Perang Obor, Tradisi Tolak Bala di Jepara

Senin, 12 Juni 2023 | 18:08 WIB

Berpakaian panjang dilengkapi topi dan penutup wajah, peserta Perang Obor saling pukul (5/6/2023)

Perang Obor di Desa Tegalsambi, Kecamatan Tahunan, Kabupaten Jepara, Jawa Tengah berlangsung meriah pada Senin malam (5/7/2023). Sorai ribuan penonton pecah saat peserta perang saling pukul menggunakan obor menyala sebagai senjata.

Dahulu, tradisi ini dipercaya untuk penolak bala. Menurut Agus Santoso, Petinggi Desa Tegalsambi, Perang Obor merupakan puncak dari sedekah bumi yang selalu digelar tiap bulan Dzulhijjah, tepatnya Senin Pahing atau malam Selasa Pon dalam penanggalan Jawa.

Rangkaian prosesi sudah dimulai dari selapan (tiga puluh lima dalam bahasa Jawa) yang lalu dengan berziarah ke makam-makam leluhur. “Setidaknya terdapat sembilan makam. Hal ini dilakukan agar generasi muda mengerti bagaimana asal-usul desa serta siapa saja tokoh dibaliknya,” terang Agus di kantornya, Balai Desa Tegalsambi.

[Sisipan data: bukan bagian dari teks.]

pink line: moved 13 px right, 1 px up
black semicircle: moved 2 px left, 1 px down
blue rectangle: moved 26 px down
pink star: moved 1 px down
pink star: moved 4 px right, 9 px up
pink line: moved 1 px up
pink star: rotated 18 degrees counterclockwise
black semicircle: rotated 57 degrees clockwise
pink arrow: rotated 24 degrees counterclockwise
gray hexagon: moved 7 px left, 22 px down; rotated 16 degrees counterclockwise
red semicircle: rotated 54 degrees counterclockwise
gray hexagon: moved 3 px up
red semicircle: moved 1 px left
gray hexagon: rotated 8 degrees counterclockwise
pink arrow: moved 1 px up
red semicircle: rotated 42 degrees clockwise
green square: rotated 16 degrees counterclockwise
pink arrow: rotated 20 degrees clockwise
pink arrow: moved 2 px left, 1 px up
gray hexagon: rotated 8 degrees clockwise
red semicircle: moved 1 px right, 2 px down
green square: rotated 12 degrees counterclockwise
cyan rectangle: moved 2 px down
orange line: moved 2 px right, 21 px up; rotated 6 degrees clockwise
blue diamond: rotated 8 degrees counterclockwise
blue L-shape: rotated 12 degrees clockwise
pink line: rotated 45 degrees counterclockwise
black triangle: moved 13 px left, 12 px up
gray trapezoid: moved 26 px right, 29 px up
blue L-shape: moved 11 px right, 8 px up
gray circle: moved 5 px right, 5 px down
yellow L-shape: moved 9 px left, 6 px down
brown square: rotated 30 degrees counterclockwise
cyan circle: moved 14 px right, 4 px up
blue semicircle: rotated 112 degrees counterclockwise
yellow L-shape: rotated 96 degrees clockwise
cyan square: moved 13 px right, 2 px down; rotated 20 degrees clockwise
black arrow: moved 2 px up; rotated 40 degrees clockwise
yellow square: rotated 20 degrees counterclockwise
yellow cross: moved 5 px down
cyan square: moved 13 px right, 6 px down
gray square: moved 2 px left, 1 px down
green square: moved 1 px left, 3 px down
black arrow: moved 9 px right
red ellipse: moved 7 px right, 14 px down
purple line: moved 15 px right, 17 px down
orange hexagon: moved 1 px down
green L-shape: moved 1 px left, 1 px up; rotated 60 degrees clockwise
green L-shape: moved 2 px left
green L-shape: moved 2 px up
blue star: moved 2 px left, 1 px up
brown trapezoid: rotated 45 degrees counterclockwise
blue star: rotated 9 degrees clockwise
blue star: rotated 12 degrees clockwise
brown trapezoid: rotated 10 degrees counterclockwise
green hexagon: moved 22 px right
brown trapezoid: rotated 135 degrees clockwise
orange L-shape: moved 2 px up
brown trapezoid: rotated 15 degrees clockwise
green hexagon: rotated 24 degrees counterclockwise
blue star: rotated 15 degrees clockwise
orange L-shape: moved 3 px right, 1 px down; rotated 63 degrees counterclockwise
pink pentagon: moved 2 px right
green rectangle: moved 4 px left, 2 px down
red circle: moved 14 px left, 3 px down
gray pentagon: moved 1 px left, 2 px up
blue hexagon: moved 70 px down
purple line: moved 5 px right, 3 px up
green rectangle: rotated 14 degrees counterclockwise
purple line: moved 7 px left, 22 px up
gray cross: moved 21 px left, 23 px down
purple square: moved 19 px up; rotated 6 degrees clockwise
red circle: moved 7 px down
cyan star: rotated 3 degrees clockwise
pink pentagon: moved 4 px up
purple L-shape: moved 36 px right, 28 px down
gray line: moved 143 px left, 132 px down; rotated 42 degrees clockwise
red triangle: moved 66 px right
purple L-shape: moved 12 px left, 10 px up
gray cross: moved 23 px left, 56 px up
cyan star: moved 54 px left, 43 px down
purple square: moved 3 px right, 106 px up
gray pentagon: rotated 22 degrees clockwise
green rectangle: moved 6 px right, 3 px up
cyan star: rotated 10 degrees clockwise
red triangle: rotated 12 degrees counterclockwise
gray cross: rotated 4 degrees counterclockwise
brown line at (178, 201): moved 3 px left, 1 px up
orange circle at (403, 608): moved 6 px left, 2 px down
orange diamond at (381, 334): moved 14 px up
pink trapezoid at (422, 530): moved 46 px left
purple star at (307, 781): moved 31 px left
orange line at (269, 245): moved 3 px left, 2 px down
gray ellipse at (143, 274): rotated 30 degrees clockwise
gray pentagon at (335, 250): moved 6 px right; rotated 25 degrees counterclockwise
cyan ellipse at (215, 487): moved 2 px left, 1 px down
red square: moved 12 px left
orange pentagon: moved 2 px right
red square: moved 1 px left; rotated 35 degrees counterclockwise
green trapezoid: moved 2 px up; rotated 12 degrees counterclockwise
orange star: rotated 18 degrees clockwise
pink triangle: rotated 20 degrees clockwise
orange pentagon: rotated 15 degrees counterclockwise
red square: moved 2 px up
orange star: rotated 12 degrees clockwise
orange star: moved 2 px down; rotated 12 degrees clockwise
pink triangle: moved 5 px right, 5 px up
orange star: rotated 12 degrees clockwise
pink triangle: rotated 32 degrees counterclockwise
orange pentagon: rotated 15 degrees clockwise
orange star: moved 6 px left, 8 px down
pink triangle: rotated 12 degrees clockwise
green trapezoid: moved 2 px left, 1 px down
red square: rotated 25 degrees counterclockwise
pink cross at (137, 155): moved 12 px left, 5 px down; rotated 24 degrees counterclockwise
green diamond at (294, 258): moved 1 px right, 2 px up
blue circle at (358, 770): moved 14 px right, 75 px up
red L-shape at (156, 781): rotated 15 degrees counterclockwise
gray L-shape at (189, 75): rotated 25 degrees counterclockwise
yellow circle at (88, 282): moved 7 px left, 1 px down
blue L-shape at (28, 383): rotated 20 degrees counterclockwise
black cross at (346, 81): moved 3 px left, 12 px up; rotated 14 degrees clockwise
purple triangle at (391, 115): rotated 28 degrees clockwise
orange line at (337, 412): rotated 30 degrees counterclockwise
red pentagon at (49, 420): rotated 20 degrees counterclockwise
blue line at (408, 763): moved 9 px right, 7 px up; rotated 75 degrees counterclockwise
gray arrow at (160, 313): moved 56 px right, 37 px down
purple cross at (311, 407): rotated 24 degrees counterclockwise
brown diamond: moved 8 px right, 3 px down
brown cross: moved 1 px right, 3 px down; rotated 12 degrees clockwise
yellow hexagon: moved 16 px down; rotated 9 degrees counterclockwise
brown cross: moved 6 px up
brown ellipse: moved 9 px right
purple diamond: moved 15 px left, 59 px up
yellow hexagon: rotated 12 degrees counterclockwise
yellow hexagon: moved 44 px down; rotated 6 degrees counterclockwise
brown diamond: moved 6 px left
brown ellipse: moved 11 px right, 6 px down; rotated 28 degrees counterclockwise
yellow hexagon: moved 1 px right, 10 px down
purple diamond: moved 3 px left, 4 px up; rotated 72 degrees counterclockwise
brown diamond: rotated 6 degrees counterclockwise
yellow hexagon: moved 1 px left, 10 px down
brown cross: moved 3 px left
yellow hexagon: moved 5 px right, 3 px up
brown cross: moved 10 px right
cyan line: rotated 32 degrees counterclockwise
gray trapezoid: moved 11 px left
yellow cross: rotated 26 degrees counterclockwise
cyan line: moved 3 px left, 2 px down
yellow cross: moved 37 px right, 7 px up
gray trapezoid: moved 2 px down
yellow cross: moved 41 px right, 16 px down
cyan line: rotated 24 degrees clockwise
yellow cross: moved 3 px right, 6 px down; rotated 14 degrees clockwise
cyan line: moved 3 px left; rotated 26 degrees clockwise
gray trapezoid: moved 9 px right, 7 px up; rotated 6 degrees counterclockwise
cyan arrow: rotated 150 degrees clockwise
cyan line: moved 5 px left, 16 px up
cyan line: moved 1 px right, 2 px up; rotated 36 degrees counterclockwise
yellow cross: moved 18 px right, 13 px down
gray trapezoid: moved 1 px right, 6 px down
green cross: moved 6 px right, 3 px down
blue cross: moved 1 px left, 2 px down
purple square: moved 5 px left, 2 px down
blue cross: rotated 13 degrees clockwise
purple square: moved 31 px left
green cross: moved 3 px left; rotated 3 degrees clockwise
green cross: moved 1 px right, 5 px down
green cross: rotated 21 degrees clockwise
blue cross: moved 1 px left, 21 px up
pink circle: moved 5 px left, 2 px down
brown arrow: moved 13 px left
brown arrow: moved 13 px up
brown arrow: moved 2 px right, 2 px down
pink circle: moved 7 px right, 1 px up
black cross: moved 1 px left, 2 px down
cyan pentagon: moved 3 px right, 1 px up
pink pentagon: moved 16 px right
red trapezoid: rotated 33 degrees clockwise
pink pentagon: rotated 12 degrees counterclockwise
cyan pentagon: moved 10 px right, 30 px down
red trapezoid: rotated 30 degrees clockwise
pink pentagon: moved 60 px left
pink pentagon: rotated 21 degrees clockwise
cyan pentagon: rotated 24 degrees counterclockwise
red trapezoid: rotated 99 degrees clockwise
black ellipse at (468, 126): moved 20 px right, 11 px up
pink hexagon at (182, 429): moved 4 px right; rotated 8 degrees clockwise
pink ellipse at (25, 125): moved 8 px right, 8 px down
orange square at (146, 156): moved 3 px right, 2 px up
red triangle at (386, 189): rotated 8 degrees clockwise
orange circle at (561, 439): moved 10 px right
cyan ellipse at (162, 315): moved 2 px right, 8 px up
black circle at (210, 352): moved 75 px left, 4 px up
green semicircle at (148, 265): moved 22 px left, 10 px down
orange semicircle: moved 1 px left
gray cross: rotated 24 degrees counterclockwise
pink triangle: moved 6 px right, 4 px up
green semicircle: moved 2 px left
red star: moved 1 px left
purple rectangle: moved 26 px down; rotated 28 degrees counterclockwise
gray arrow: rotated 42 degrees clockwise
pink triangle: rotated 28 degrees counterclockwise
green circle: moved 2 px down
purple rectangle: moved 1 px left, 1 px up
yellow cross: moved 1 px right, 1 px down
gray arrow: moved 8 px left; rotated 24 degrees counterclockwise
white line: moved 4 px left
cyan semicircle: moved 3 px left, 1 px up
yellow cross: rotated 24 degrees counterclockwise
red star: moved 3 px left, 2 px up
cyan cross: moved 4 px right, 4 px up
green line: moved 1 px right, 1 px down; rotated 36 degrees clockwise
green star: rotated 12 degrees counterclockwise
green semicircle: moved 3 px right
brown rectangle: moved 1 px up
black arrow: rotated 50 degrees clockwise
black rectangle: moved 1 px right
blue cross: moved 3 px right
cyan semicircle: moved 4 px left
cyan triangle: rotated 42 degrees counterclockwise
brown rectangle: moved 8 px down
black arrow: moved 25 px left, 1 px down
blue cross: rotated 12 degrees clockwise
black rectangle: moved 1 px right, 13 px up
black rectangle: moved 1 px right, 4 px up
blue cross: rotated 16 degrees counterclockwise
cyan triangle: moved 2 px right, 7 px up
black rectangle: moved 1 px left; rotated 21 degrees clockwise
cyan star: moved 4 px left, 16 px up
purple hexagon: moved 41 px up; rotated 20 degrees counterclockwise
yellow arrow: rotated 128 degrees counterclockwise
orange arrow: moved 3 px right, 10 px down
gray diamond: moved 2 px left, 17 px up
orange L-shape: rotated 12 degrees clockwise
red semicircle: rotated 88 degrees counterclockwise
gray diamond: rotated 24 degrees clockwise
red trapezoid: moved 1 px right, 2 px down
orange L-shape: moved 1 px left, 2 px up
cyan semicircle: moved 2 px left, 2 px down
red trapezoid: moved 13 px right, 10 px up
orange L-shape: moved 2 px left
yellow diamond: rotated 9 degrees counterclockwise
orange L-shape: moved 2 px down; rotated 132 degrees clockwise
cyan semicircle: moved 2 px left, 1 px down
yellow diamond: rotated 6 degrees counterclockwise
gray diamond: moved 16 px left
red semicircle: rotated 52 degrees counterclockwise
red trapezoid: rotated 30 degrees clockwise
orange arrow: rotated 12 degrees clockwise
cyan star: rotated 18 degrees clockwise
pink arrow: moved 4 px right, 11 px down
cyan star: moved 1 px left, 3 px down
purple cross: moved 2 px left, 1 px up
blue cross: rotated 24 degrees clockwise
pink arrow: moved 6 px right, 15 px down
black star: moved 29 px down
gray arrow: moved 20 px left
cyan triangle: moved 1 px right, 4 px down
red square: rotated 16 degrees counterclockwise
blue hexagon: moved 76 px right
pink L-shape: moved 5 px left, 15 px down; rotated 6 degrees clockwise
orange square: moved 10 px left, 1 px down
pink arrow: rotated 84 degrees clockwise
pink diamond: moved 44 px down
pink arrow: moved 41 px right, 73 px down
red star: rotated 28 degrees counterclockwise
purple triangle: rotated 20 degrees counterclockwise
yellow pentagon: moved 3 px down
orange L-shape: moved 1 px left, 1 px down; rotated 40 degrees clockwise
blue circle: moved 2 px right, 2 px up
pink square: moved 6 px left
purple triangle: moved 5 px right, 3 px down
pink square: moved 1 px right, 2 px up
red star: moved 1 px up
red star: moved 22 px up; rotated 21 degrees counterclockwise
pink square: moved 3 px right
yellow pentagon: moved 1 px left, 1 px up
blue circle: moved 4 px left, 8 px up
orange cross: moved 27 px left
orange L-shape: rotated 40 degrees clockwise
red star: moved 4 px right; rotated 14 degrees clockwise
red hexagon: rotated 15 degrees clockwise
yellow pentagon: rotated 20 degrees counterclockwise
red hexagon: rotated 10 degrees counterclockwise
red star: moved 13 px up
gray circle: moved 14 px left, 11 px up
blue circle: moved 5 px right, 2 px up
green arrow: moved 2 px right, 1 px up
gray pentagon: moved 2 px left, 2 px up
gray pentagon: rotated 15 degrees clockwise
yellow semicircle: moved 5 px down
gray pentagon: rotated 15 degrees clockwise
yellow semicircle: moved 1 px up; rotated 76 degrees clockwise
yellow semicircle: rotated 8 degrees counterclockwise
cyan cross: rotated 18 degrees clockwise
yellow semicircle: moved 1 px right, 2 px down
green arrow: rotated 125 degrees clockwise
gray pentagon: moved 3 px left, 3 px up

Agus menjelaskan lebih lanjut bila tradisi ini bermula dari Kiai Babadan dan Kiai Gemblong. Kurang lebih 500 tahun lalu, Kiai Gemblong dipercaya untuk membantu mengurus ternak milik Kiai Babadan. Semua berjalan lancar sampai suatu hari Kiai Babadan mendapati ternaknya diserang penyakit, bahkan mati. Kiai Babadan menganggap Kiai Gemblong tidak bisa melaksanakan tugasnya.

Amarah Kiai Babadan kian memuncak, tatkala melihat Kiai Gemblong yang sedang memancing. Sontak Kiai Babadan mencabut obor yang waktu itu digunakan sebagai penerangan. Obor itu dipukulkan kepada Kiai Gemblong. Merasa tak terima, Kiai Gemblong membalasnya menggunakan blarak yang diambil dari tepian kendang.

Produk kain batik buatan anak-anak SMK dengan corak yang terinspirasi dari Perang Obor (5/6/2023)

Sesaat setelah perang, hewan ternak Kiai Babadan malah lari tunggang-langgang. “Bagi mereka ‘roh jahat’ telah pergi sehingga ternaknya sehat kembali. Namun seiring pengetahuan tentang agama berkembang, sekarang Perang Obor diteruskan sebagai tradisi. Pun sudah mendapat piagam sebagai warisan budaya tak benda oleh Kementerian Pendidikan dan Kebudayaan. Bahkan saat ini tersedia motif batik Perang Obor hasil kreasi anak-anak SMK,” tutur Agus menutup ceritanya.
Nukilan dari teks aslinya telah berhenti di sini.